4.11.2. Secondary Outcomes
Secondary outcomes included measurements of blood glucose, insulin, LDL, HDL, cholesterol, TG, TSH, T4, and epinephrine levels in the fasting state, as well as one hour and four hours post-intervention. Additionally, blood pressure was recorded at both the beginning and the end of the intervention.
5. Discussion
Previous attempts to combat obesity have not yielded the expected results, contributing to the current epidemic, which has emerged as a global concern. The challenges associated with obesity are complex, extending beyond immediate health issues to impose a substantial burden on society and future generations (13). Generally, obesity and overweight conditions result from an imbalance between energy intake and expenditure. A common challenge in weight loss efforts is metabolic adaptation, a process in which the body’s basal metabolic rate decreases in response to reduced food intake and caloric consumption. Exploring strategies that reduce energy intake while preserving or enhancing energy expenditure may be critical for achieving effective weight reduction and ensuring long-term maintenance (6, 14).
Research highlights the significant role of proteins in increasing energy expenditure and promoting satiety compared to carbohydrates and fats. It suggests that increasing the proportion of protein within total caloric intake can enhance feelings of fullness, even when meal sizes are reduced (15-17). However, there is ongoing debate about whether carbohydrates or fats have a greater effect on increasing metabolic rate, particularly RMR.
The goal of this study is to identify a protein-rich dietary composition with varying fat and carbohydrate content that optimizes RMR while minimizing any negative impacts on basal metabolism. This approach could provide an effective strategy for managing overweight and obesity without adverse side effects.
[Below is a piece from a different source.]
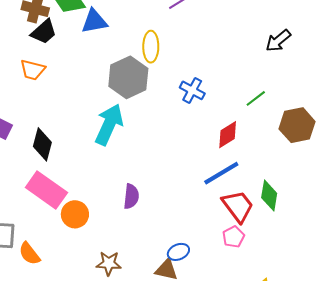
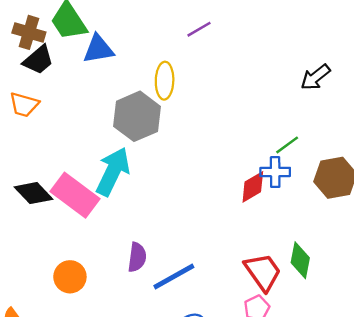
blue cross: (192, 90) -> (275, 172), moved, turned -30
black diamond: (42, 144) -> (34, 193), turned -60
blue line: (221, 173) -> (174, 277), moved
pink rectangle: (46, 190) -> (75, 195), moved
Since this is a protocol study, the actual limitations will become more evident during the implementation phase. Nonetheless, some anticipated limitations include selection bias, as individuals volunteering for this study may differ in motivation or adherence compared to the general population. Reporting bias is another potential issue, as participants self-report their food intake, which may result in less accurate data. Additionally, generalization is limited to overweight and obese populations, as the study is specifically designed to address metabolic responses within these groups. Further studies will be needed to determine whether the outcomes are consistent in other populations. These challenges will be addressed following the study to ensure the results are presented with a robust perspective.